Citing Hodgkins again: “The Court of Appeals has since explained [Navegar, Inc. v. United States, 103 F.3d 994, at 1001 (D.C. Cir. 1997)]’s  ‘special priority’ language, holding that preenforcement standing will exist only when a plaintiff has been ‘personally threatened with prosecution or . . . his prosecution has [a] special priority for the government.’ [Seegars et al. v. Gonzales (formerly Aschroft), 396 F.3d 1248, at 1251 (D.C. Cir. 2005)], 396 F.3d at 1251.” 

 FOOTNOTES: 

[1] The dissent asserts, post, at 1, that “the declaratory judgment procedure cannot be used to obtain advanced rulings on matters that would be addressed in a future case of actual controversy.” As our preceding discussion shows, that is not so. If the dissent’s point is simply that a defense cannot be raised by means of a declaratory-judgment action where there is no “actual controversy” or where it would be “premature,” phrasing that argument as the dissent has done begs the question: whether this is an actual, ripe controversy. Coffman v. Breeze Corps., 323 U. S. 316, 323–324 (1945), cited post, at 3, does not support the dissent’s view (which is why none of the parties cited it). There, a patent owner sued to enjoin his licensee from paying accrued royalties to the Government under the Royalty Adjustment Act of 1942, and sought to attack the constitutionality of the Act. The Court held the request for declaratory judgment and injunction nonjusticiable because the patent owner asserted no right to recover the royalties and there was no indication that the licensee would even raise the Act as a defense to suit for the royalties. The other case the dissent cites for the point, Calderon v. Ashmus, 523 U. S. 740, 749 (1998), simply holds that a litigant may not use a declaratory‑judgment action to obtain piecemeal adjudication of defenses that would not finally and conclusively resolve the underlying controversy. That is, of course, not the case here.
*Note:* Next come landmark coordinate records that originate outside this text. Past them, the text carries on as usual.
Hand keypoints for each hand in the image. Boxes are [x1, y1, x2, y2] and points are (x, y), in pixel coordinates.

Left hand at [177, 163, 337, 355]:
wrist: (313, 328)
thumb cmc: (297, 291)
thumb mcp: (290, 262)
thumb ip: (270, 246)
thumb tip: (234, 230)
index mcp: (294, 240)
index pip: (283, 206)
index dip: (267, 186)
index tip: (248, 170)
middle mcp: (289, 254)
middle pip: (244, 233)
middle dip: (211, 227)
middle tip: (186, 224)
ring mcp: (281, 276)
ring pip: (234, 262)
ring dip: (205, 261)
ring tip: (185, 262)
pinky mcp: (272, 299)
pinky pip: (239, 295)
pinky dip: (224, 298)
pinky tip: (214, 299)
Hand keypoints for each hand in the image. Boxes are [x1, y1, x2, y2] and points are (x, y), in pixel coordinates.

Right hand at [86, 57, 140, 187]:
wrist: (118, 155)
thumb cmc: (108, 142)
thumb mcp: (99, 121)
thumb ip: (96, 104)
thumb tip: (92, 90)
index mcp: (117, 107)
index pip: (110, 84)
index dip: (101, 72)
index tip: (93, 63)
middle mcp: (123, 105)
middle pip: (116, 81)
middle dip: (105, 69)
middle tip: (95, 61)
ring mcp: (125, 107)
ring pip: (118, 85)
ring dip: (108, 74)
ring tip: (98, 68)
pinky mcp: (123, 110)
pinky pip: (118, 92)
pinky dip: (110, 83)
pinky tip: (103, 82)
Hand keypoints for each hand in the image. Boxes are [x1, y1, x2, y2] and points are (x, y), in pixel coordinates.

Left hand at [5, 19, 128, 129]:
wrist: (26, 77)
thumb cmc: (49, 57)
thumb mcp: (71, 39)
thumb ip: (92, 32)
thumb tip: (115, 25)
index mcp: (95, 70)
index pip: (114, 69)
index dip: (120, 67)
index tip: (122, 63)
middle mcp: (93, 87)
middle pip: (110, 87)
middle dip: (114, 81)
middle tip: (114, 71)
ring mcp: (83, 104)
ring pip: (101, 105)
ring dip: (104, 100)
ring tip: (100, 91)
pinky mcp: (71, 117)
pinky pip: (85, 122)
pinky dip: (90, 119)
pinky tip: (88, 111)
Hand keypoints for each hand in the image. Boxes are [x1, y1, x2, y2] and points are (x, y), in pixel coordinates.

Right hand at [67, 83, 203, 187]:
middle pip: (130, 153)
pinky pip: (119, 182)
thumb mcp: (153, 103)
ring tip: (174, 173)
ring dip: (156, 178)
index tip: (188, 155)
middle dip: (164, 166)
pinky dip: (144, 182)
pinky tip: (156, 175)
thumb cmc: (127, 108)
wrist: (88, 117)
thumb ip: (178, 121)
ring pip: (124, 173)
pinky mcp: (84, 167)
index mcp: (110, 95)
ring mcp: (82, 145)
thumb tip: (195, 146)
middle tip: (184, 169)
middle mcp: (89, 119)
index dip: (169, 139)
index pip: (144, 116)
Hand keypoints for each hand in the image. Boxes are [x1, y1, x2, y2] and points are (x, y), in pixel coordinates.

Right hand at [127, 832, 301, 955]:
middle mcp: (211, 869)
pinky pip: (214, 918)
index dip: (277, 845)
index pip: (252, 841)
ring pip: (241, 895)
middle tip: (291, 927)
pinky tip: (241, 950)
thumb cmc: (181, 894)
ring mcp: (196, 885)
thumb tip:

[2] The justiciability problem that arises, when the party seeking declaratory relief is himself preventing the complained-of injury from occurring, can be described in terms of standing (whether plaintiff is threatened with “imminent” injury in fact “ ‘fairly . . . trace[able] to the challenged action of the defendant,’ ” Lujan v. Defenders of Wildlife, 504 U. S. 555, 560 (1992)), or in terms of ripeness (whether there is sufficient “hardship to the parties [in] withholding court consideration” until there is enforcement action, Abbott Laboratories v. Gardner, 387 U. S. 136, 149 (1967)). As respondents acknowledge, standing and ripeness boil down to the same question in this case. Brief for Respondent Genentech 24; Brief for Respondent City of Hope 30–31.

[3] The dissent claims the cited cases do not “rely on the coercion inherent in making contractual payments.” Post, at 9, n. 3. That is true; they relied on (to put the matter as the dissent puts it) the coercion inherent in complying with other claimed contractual obligations. The dissent fails to explain why a contractual obligation of payment is magically different. It obviously is not. In our view, of course, the relevant coercion is not compliance with the claimed contractual obligation, but rather the consequences of failure to do so.
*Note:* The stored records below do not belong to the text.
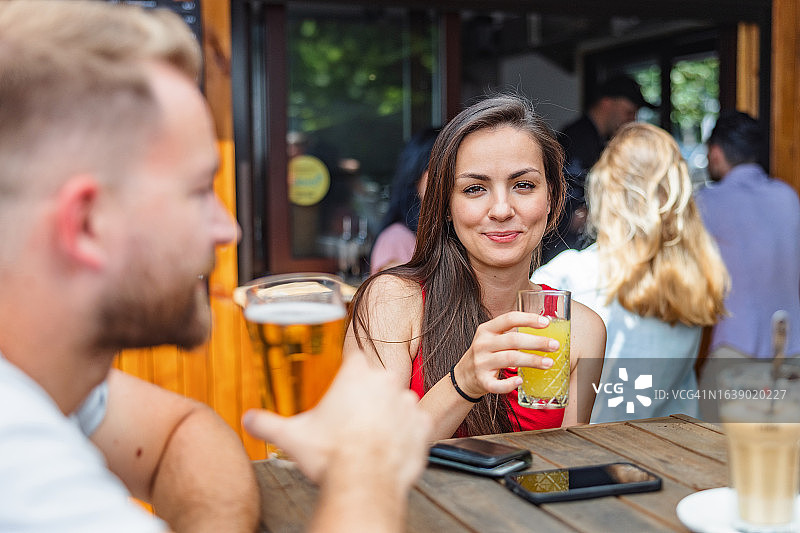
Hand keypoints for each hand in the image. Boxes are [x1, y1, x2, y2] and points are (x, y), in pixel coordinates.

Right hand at [243, 353, 430, 489]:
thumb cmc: (331, 455)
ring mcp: (408, 403)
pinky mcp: (423, 425)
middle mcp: (386, 382)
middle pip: (378, 380)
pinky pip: (417, 424)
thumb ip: (266, 423)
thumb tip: (247, 420)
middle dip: (368, 397)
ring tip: (372, 436)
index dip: (348, 375)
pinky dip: (408, 433)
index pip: (355, 361)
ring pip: (399, 401)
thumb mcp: (290, 436)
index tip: (342, 391)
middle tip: (353, 419)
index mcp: (356, 374)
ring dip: (390, 414)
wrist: (363, 482)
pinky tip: (393, 446)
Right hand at [454, 311, 558, 398]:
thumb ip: (511, 333)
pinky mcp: (482, 381)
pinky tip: (521, 381)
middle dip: (537, 342)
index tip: (546, 322)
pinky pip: (497, 384)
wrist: (464, 376)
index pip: (509, 318)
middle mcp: (482, 344)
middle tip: (555, 345)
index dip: (528, 319)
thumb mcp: (492, 338)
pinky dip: (509, 384)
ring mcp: (481, 363)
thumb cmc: (486, 355)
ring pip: (510, 359)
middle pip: (513, 340)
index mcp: (486, 329)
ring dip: (532, 361)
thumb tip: (545, 331)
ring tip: (549, 363)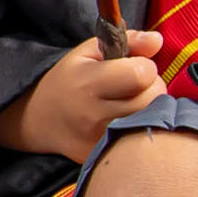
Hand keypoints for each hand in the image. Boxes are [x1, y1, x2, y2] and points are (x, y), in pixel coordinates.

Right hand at [0, 32, 167, 161]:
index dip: (145, 66)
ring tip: (133, 102)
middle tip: (136, 86)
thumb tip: (158, 41)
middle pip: (152, 99)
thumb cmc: (68, 80)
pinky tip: (128, 120)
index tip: (135, 66)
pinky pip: (140, 138)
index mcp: (88, 83)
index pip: (141, 74)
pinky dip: (141, 127)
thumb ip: (127, 42)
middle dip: (151, 87)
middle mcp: (93, 115)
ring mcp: (99, 140)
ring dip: (150, 108)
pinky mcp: (104, 155)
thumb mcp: (88, 52)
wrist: (39, 120)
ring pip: (151, 120)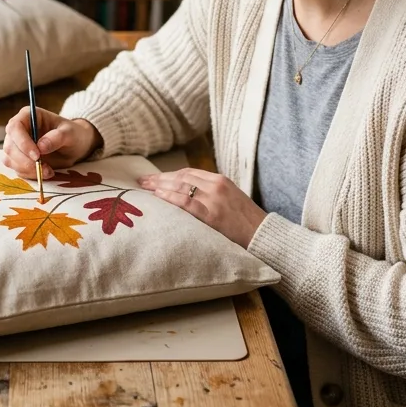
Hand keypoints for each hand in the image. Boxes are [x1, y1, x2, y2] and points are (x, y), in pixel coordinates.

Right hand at [2, 106, 101, 179]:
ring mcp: (16, 145)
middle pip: (9, 146)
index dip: (22, 142)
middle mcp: (18, 130)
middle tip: (44, 167)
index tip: (37, 155)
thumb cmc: (73, 134)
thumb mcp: (70, 133)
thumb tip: (41, 146)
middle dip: (25, 161)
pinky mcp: (19, 159)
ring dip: (27, 169)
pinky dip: (29, 174)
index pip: (15, 127)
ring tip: (48, 171)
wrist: (75, 146)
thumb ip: (57, 137)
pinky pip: (17, 169)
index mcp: (28, 116)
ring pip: (10, 160)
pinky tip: (45, 172)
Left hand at [138, 168, 266, 246]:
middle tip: (143, 180)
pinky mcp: (212, 215)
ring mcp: (214, 200)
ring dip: (160, 186)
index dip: (169, 174)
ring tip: (145, 188)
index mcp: (221, 180)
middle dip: (160, 178)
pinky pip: (187, 203)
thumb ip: (211, 192)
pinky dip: (171, 198)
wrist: (262, 234)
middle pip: (182, 177)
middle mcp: (216, 186)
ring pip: (181, 187)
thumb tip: (188, 193)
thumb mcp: (230, 198)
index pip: (189, 172)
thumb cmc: (246, 220)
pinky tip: (158, 197)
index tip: (155, 177)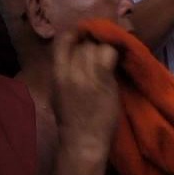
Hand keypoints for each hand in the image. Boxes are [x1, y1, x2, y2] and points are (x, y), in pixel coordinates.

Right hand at [51, 32, 119, 158]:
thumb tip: (75, 53)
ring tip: (110, 56)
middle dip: (94, 44)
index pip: (62, 41)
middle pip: (83, 43)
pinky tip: (117, 57)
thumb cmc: (71, 119)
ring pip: (97, 47)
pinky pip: (109, 55)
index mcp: (56, 73)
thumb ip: (65, 72)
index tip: (83, 36)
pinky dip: (114, 52)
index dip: (75, 34)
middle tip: (102, 49)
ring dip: (105, 49)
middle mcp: (69, 71)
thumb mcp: (58, 92)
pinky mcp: (103, 80)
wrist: (83, 140)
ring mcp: (86, 75)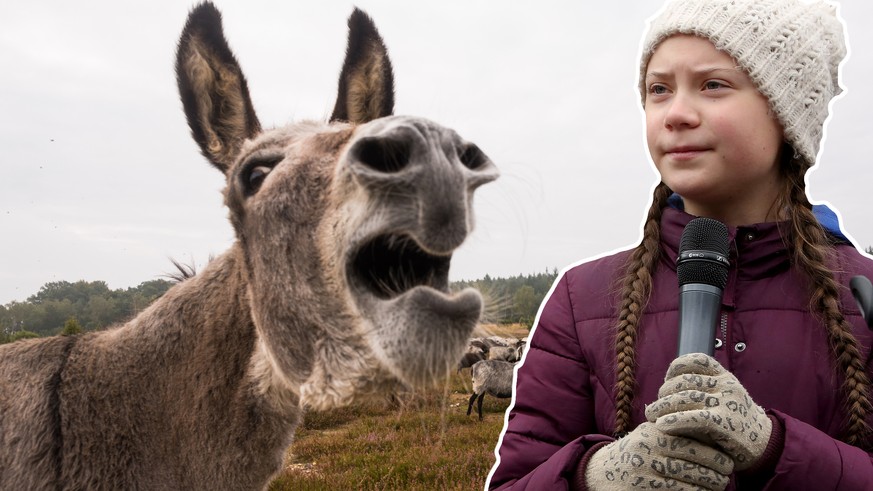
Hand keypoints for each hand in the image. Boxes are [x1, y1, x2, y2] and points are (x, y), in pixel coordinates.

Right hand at [584, 422, 732, 490]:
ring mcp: (645, 471)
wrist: (602, 471)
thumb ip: (675, 430)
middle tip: (727, 474)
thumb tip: (714, 434)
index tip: (728, 460)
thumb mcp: (651, 433)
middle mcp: (649, 449)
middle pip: (694, 462)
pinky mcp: (643, 488)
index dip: (714, 453)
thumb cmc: (636, 451)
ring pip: (689, 481)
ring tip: (719, 484)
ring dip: (709, 485)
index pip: (692, 442)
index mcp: (655, 432)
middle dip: (716, 471)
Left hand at [645, 353, 771, 470]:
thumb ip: (702, 390)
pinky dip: (674, 420)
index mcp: (725, 377)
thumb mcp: (723, 398)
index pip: (697, 360)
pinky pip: (694, 418)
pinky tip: (662, 425)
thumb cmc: (735, 423)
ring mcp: (727, 403)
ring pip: (685, 398)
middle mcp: (727, 385)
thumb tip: (666, 390)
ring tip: (651, 416)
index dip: (677, 367)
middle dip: (665, 392)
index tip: (666, 380)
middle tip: (655, 406)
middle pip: (685, 381)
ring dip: (662, 407)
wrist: (765, 445)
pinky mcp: (725, 424)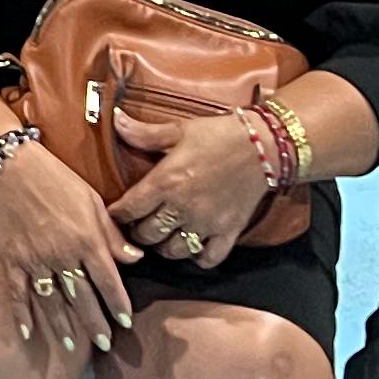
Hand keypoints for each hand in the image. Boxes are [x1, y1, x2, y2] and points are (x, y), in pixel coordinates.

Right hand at [0, 141, 133, 351]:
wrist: (11, 169)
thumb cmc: (57, 180)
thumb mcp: (93, 201)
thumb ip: (113, 234)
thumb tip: (137, 259)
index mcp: (86, 240)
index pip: (108, 281)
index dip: (118, 304)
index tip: (125, 322)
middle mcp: (63, 255)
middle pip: (82, 298)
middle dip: (95, 323)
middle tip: (104, 344)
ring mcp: (35, 260)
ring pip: (53, 302)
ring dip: (63, 326)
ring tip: (73, 345)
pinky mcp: (12, 260)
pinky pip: (18, 293)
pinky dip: (23, 314)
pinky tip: (29, 332)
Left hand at [107, 108, 275, 271]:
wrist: (264, 145)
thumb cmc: (219, 135)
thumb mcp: (178, 129)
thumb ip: (144, 133)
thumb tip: (114, 119)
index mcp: (166, 181)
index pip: (129, 209)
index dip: (117, 214)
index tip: (117, 212)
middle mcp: (183, 207)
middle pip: (147, 235)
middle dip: (138, 231)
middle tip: (139, 223)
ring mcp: (207, 223)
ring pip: (173, 251)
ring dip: (164, 245)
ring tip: (164, 234)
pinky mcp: (228, 232)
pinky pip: (207, 259)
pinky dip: (198, 257)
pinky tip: (193, 245)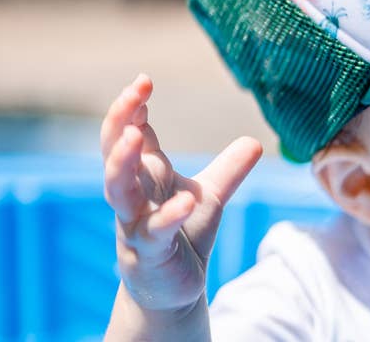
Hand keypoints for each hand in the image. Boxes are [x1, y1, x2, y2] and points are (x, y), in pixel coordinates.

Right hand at [100, 74, 262, 311]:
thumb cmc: (183, 235)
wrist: (174, 288)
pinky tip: (185, 201)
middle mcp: (133, 195)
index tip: (144, 81)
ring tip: (135, 135)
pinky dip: (168, 216)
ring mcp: (135, 224)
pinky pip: (154, 232)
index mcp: (144, 176)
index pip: (129, 133)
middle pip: (114, 152)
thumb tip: (255, 141)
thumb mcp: (210, 196)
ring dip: (121, 162)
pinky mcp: (148, 253)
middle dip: (119, 121)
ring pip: (118, 189)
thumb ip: (229, 168)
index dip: (132, 107)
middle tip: (134, 92)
[4] Hereinafter refered to as Chemerinsky 2007.

[5] Warth v. Seldin 422 U.S. 490, 498 (1975).

[6] Chemerinsky 2007 citing Joseph Vining, Legal Identity 1 (1978).

[7] Chemerinsky 2007 citing: See e.g., Richard J. Pierce, Standing: Law or Politics?, 77 N.C. L. Rev. 1741 (1999); Gene Nichol, Jr., Abusing Standing: A Comment on Allen v. Wright, 133 U. Pa. L. Rev. 635, 650 (1985).

[8] Paraphrased Chemerinsky 2007, p. 73.

[9] Allen v. Wright 468 U.S. 737, at 751 (1984) (Allen also denied standing based on failure to meet causation requirement).

[10] See e.g., United States v. Hays 515 U.S. 737, 743 (1995).